Thailand coup: Coup leader sets out economic priorities: Rice and budget

BANGKOK (REUTERS) - Thailand's ruling military laid out its economic priorities on Sunday, telling financial officials from the public and private sectors that it wanted to quickly pay farmers money owed under a failed subsidy scheme and work out a budget for 2015.

The army has consolidated its power since ousting the government on Thursday, detaining scores of politicians and activists whose rivalry has bedevilled the country for years, and trying to stamp out criticism with censorship and a ban on protests that an increasing number of people have defied.

On Sunday, the focus was on fixing an economy that even before the coup was stumbling into recession.

"The economy needs to recover. If there is something wrong, we have to find quick solutions," Thawatchai Yongkittikul, secretary general of the Thai Bankers' Association, told reporters, citing coup leader General Prayuth Chan-ocha, who summoned up to 60 officials to the meeting.

"The burning issues that need to be solved are the rice buying scheme and the budget plan for the 2015 fiscal year," Mr Thawatchai said.

Southeast Asia's second-largest economy shrank 2.1 percent in the first quarter of the year and there is little prospect of a quick improvement.

People are not spending, government investment has stalled and consumer sentiment fell to a 12-year low in the months before the coup.

Many countries have issued travel warnings for Thailand, which was already expecting the lowest number of foreign visitors in five years in 2014. Tourism accounts for about 10 percent of the economy.

On top of that, a huge problem for the last government of Yingluck Shinawatra was a failed rice-subsidy scheme, a major policy in a populist electoral platform that brought her to power in 2011.

The scheme was meant to cement rural support for Yingluck and her self-exiled brother, deposed former Prime Minister Thaksin Shinawatra.

But the scheme was criticised by opponents in the Bangkok middle class and royalist establishment who said it was riddled with corruption and was a cynical bid by the Shinawatras to lock in electoral success.

SELLING RICE

Farmers are owed more than $2.5 billion under the scheme and paying them would be a big public relations victory for the military.

Somchart Soithong, director-general of the Commerce Ministry's Internal Trade Department, said the military was eying 90 billion baht (S$3.47 billion) for the farmers.

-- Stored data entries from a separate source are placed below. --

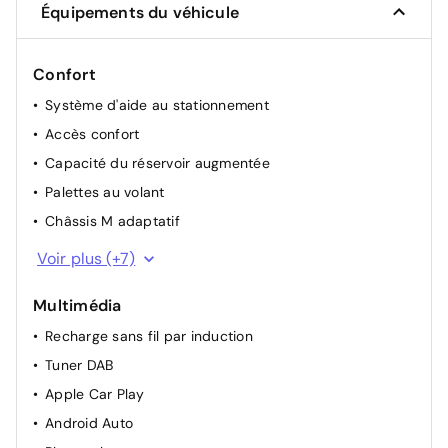
Vitrage calorifuge
410 €
Équipements du véhicule
Confort
Système d'aide au stationnement
Accès confort
Capacité du réservoir augmentée
Palettes au volant
Châssis M adaptatif
Rétroviseurs intérieur et extérieurs à commutation
Voir plus (+7)
automatique
Rétroviseur intérieur à commutation jour/nuit
Multimédia
automatique
Recharge sans fil par induction
Caméra de recul
Tuner DAB
Climatisation automatique
Apple Car Play
Radar arriere
Android Auto
Radar avant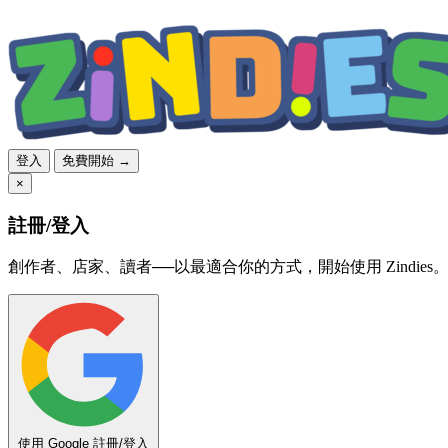
登入
免費開始 →
×
註冊/登入
創作者、店家、讀者──以最適合你的方式，開始使用 Zindies
使用 Google 註冊/登入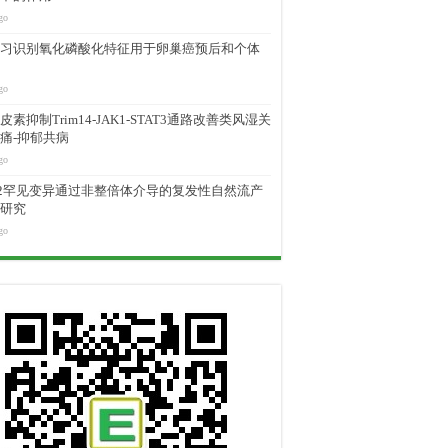
go
习识别氧化磷酸化特征用于卵巢癌预后和个体
go
素抑制Trim14-JAK1-STAT3通路改善类风湿关
痛-抑郁共病
go
M2罕见变异通过非整倍体介导的复发性自然流产
研究
go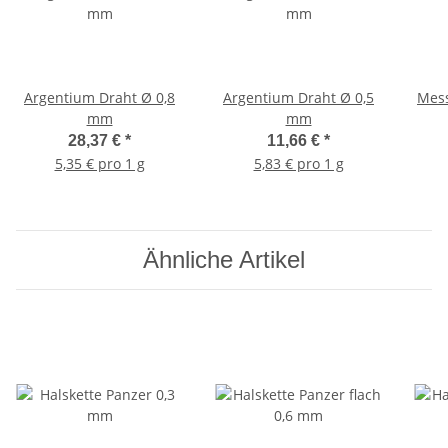
Argentium Draht Ø 0,8
Argentium Draht Ø 0,5
Mess
mm
mm
28,37 €
*
11,66 €
*
5,35 € pro 1 g
5,83 € pro 1 g
Ähnliche Artikel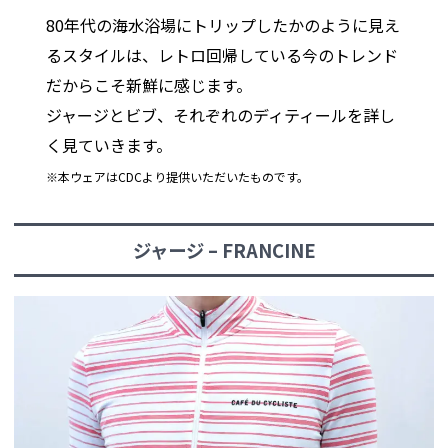
80年代の海水浴場にトリップしたかのように見え
るスタイルは、レトロ回帰している今のトレンド
だからこそ新鮮に感じます。
ジャージとビブ、それぞれのディティールを詳し
く見ていきます。
※本ウェアはCDCより提供いただいたものです。
ジャージ – FRANCINE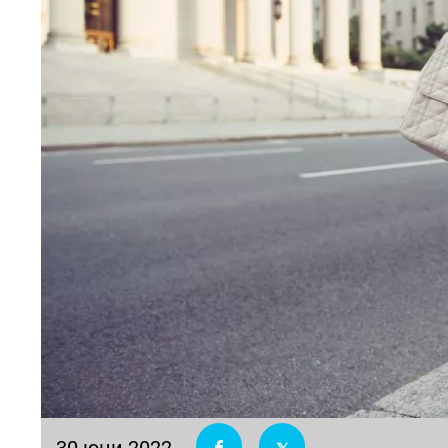
30 юни 2022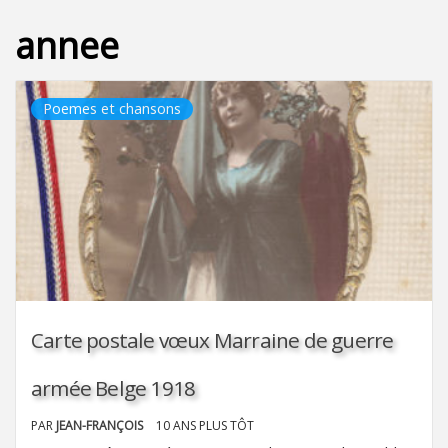
annee
Poemes et chansons
Carte postale vœux Marraine de guerre
armée Belge 1918
PAR
JEAN-FRANÇOIS
10 ANS PLUS TÔT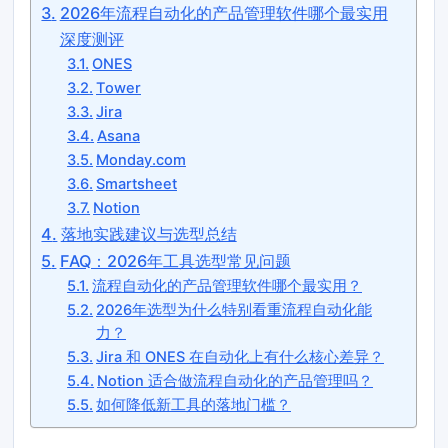
2026年流程自动化的产品管理软件哪个最实用
深度测评
ONES
Tower
Jira
Asana
Monday.com
Smartsheet
Notion
落地实践建议与选型总结
FAQ：2026年工具选型常见问题
流程自动化的产品管理软件哪个最实用？
2026年选型为什么特别看重流程自动化能
力？
Jira 和 ONES 在自动化上有什么核心差异？
Notion 适合做流程自动化的产品管理吗？
如何降低新工具的落地门槛？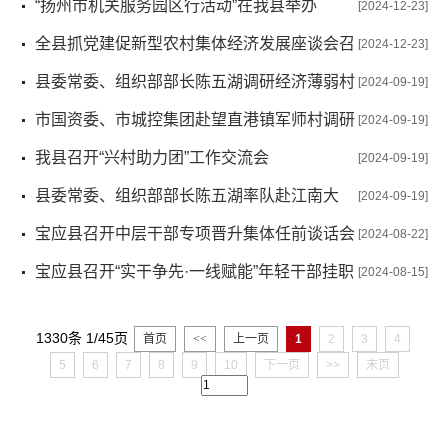
“扬州市机关服务园区行活动”在我县举办
[2024-12-23]
全县抓党建促新型农村集体经济发展座谈会召
[2024-12-23]
开
县委常委、组织部部长陈五湖调研经济薄弱村
[2024-09-19]
增收工作
市国资委、市城控集团赴望直港镇军师村调研
[2024-09-19]
结对共建工作
我县召开“兴村助力团”工作交流会
[2024-09-19]
县委常委、组织部部长陈五湖率队赴江南大
[2024-09-19]
学、江苏大学拜访
宝应县召开中层干部专项晋升集体任前谈话会
[2024-08-22]
宝应县召开“实干争先·一线赋能”年轻干部挂职
[2024-08-15]
锻炼集体送达见面会
1330条 1/45页
首页
<<
上一页
1
2
3
4
5
6
7
8
9
10
下一页
>>
末页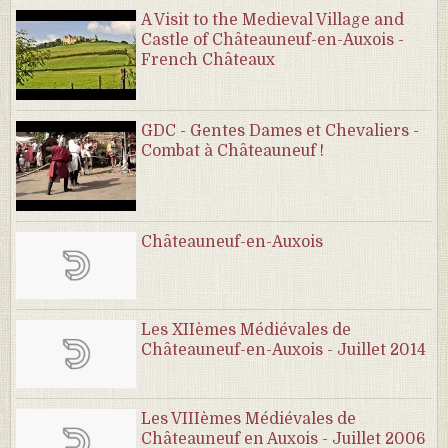
A Visit to the Medieval Village and
Castle of Châteauneuf-en-Auxois -
French Châteaux
GDC - Gentes Dames et Chevaliers -
Combat à Châteauneuf !
Châteauneuf-en-Auxois
Les XIIèmes Médiévales de
Châteauneuf-en-Auxois - Juillet 2014
Les VIIIèmes Médiévales de
Châteauneuf en Auxois - Juillet 2006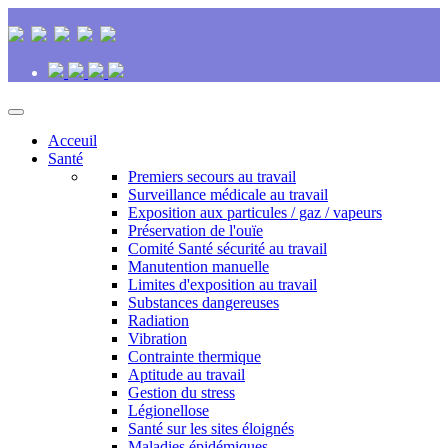
Acceuil
Santé
Premiers secours au travail
Surveillance médicale au travail
Exposition aux particules / gaz / vapeurs
Préservation de l'ouïe
Comité Santé sécurité au travail
Manutention manuelle
Limites d'exposition au travail
Substances dangereuses
Radiation
Vibration
Contrainte thermique
Aptitude au travail
Gestion du stress
Légionellose
Santé sur les sites éloignés
Maladies épidémiques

"We have about 40 billion baht from the BAAC (Bank for Agriculture and Agricultural Cooperatives) and the Finance Ministry will seek loans of another 50 billion baht," he said.

A military spokesman said it was hoped farmers would begin to get paid in one or two days and every farmer would be paid in a month.

The rice scheme paid millions of rice farmers way above the market price for their grain. It boosted rural incomes but made it impossible for the government to sell the rice on the export market without incurring big losses, leading to a build up of millions of tonnes of stockpiles.

Struggling to fund the scheme and to pay arrears to farmers, the government started sales at discount late last year, driving global rice prices lower.

The scheme has cost Thailand billions of dollars in losses and the anti-graft agency indicted Yingluck on charges of negligence for her role in the scheme earlier this month.

Mr Somchart said authorities would sell rice stockpiles through auction and government-to-government contracts and he promised transparency. "These should be contracts we can explain, to get money to send back to the Finance Ministry," he said.

Mr Thawatchai also said that although "speculative" hot money had already flowed out of Thai stocks, the private sector was still confident.

"We need to work out how to boost the long-term outlook," he said. "The Bank of Thailand has already monitored the money market, while there is no problem in the capital market."

Officials will also have to scramble to get a budget drawn up. Months of unrest has put the budget allocation process on hold and delayed the disbursement of the outstanding funds for the current budget, for fiscal year ending on Sept 30.

The government normally starts working out an allocation plan early in the year but that is now months behind schedule.